With the recent market collapse, I've been literally getting questions and queries from all over the world about what I'm doing, and what's going on.

I've been relatively sanguine about the whole affair --- not just because I'm in Munich, so I'm quite far away from all the noise. First of all, what's happening is a purely financial matter --- if all the banks went away tomorrow, companies will still get things done. Corporations still run relatively little debt, and a little bit of history will tell you that what we have here isn't even as bad as the 1987 stock market drop. The probability of another Great Depression is quite slight. I'd be much more worried if there was another world war

A review of the sample asset allocation spreadsheet I put together in late July shows a 7% drop. (This over-states the losses, since it ignores dividends and interest, but you get the point) While that wouldn't make you a happy camper, it is certainly not something to panic about. In fact, if you invest for long enough, you will have a year with a 30% drop eventually. You just don't know when. It might be this year, but it might come the day before you retire. That's why financial planning is a multi-decade process, and month-by-month posts and portfolio watching is likely to be counter-productive.

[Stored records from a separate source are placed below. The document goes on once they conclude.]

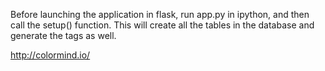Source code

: Before launching the application in flask, run app.py in ipython, and then call the setup() function. This will create all the tables in the database and generate the tags as well.

http://colormind.io/
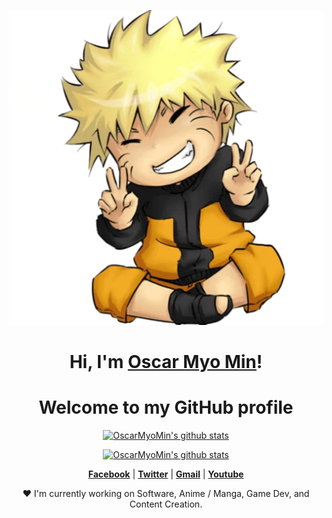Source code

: <p align="center">
  <a href="#"><img src="pngwing.com.png" alt="Oscar Myo Min Banner"></a>
</p>

<h1 align="center">Hi, I'm <a href="https://www.facebook.com/oscar.m.min.1">Oscar Myo Min</a>!</h1>
<h1 align="center">Welcome to my GitHub profile</h1>

<p align="center">
  <a href="#">
    <img src="https://github-readme-stats.vercel.app/api/top-langs/?username=OscarMyoMin&hide=TeX&layout=compact" alt="OscarMyoMin's github stats">
  </a>
</p>
<p align="center">
  <a href="#"><img src="https://github-readme-stats.vercel.app/api?username=OscarMyoMin&hide_border=true&show_icons=true" alt="OscarMyoMin's github stats"></a>
</p>

<p align="center">
  <strong><a href="https://www.facebook.com/oscar.m.min.1">Facebook</a></strong> |
  <strong><a href="#">Twitter</a></strong> |
  <strong><a href="mailto:oscarmyomin@gmail.com">Gmail</a></strong> |
  <strong><a href="#">Youtube</a></strong>
</p>

<p align="center">❤ I'm currently working on Software, Anime / Manga, Game Dev, and Content Creation.</p>
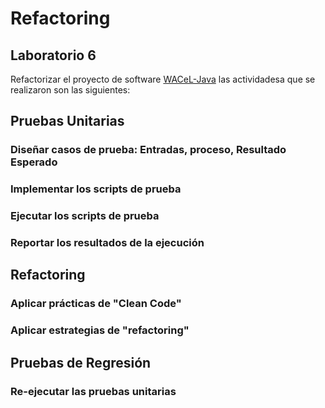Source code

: # Refactoring

## Laboratorio 6

Refactorizar el proyecto de software [WACeL-Java](https://github.com/edgarsc22/WACeL-Java) las actividadesa que se realizaron son las siguientes:

## Pruebas Unitarias 

###  Diseñar casos de prueba: Entradas, proceso, Resultado Esperado	
### Implementar los scripts de prueba
###	Ejecutar los scripts de prueba
###	Reportar los resultados de la ejecución


##	Refactoring

###	Aplicar prácticas de "Clean Code"
###	Aplicar estrategias de "refactoring"


##	Pruebas de Regresión

###	Re-ejecutar las pruebas unitarias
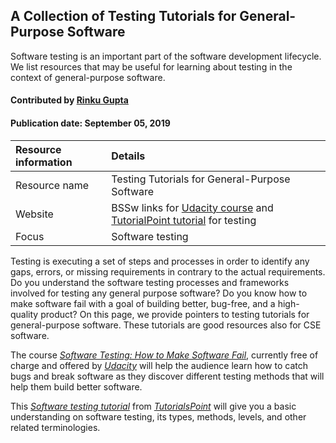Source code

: 
## A Collection of Testing Tutorials for General-Purpose Software

<!-- deck text start --> 
Software testing is an important part of the software development lifecycle. We list resources that may be useful for learning about testing in the context of general-purpose software.
<!-- deck text end --> 

#### Contributed by [Rinku Gupta](http://github.com/rinkug "Rinku Gupta")
#### Publication date: September 05, 2019

Resource information | Details 
:--- | :--- 
Resource name |  Testing Tutorials for General-Purpose Software
Website  |  BSSw links for [Udacity course](SwTestingUdacity.md) and [TutorialPoint tutorial](SwTestingTutorials.md) for testing
Focus | Software testing

Testing is executing a set of steps and processes in order to identify any gaps, errors, or missing requirements in contrary to the actual requirements. Do you understand the software testing processes and frameworks involved for testing any general purpose software? Do you know how to make software fail with a goal of building better, bug-free, and a high-quality product? On this page, we provide pointers to testing tutorials for general-purpose software. These tutorials are good resources also for CSE software.

The course *[Software Testing: How to Make Software Fail](SwTestingUdacity.md)*, currently free of charge and offered  by *[Udacity](https://www.udacity.com/)* will help the audience learn how to catch bugs and break software as they discover different testing methods that will help them build better software.

This *[Software testing tutorial](SwTestingTutorialTutorialsPoint.md)* from *[TutorialsPoint](https://www.tutorialspoint.com/index.htm)* will give you a basic understanding on software testing, its types, methods, levels, and other related terminologies.



<!---
Publish: yes
Categories: reliability
Topics: testing
Tags: [import from subresources]
Level: 2
Prerequisites: defaults
Aggregate: Subresource
--->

I just observed that one of my watched financial blogs pfblog has stopped updating his monthly portfolio reports since July. This is how survivorship bias works --- at this moment anyone who's been successful will be bragging about his results, while failures like pfblog keep quiet. This is why active investing will never go away --- there's too much in human nature flogging it, while passive investing would be very much like a spam e-mail message telling you about how to Get Rich Slow.

2 comments:

md said...

companies will still get things done. Corporations still run relatively little debt

Does that mean you are against the bailout? I've been led to believe that small and midsize businesses rely on bank loans to survive. Supposedly without the bailout, these small businesses will drop like flies.

Piaw Na said...

I am against the bailout the way it is done. If the taxpayer is footing the bill, I want the taxpayer to have equity in the banks. The way it is done right now is a giveaway to the crooks who've been ripping the system off for years.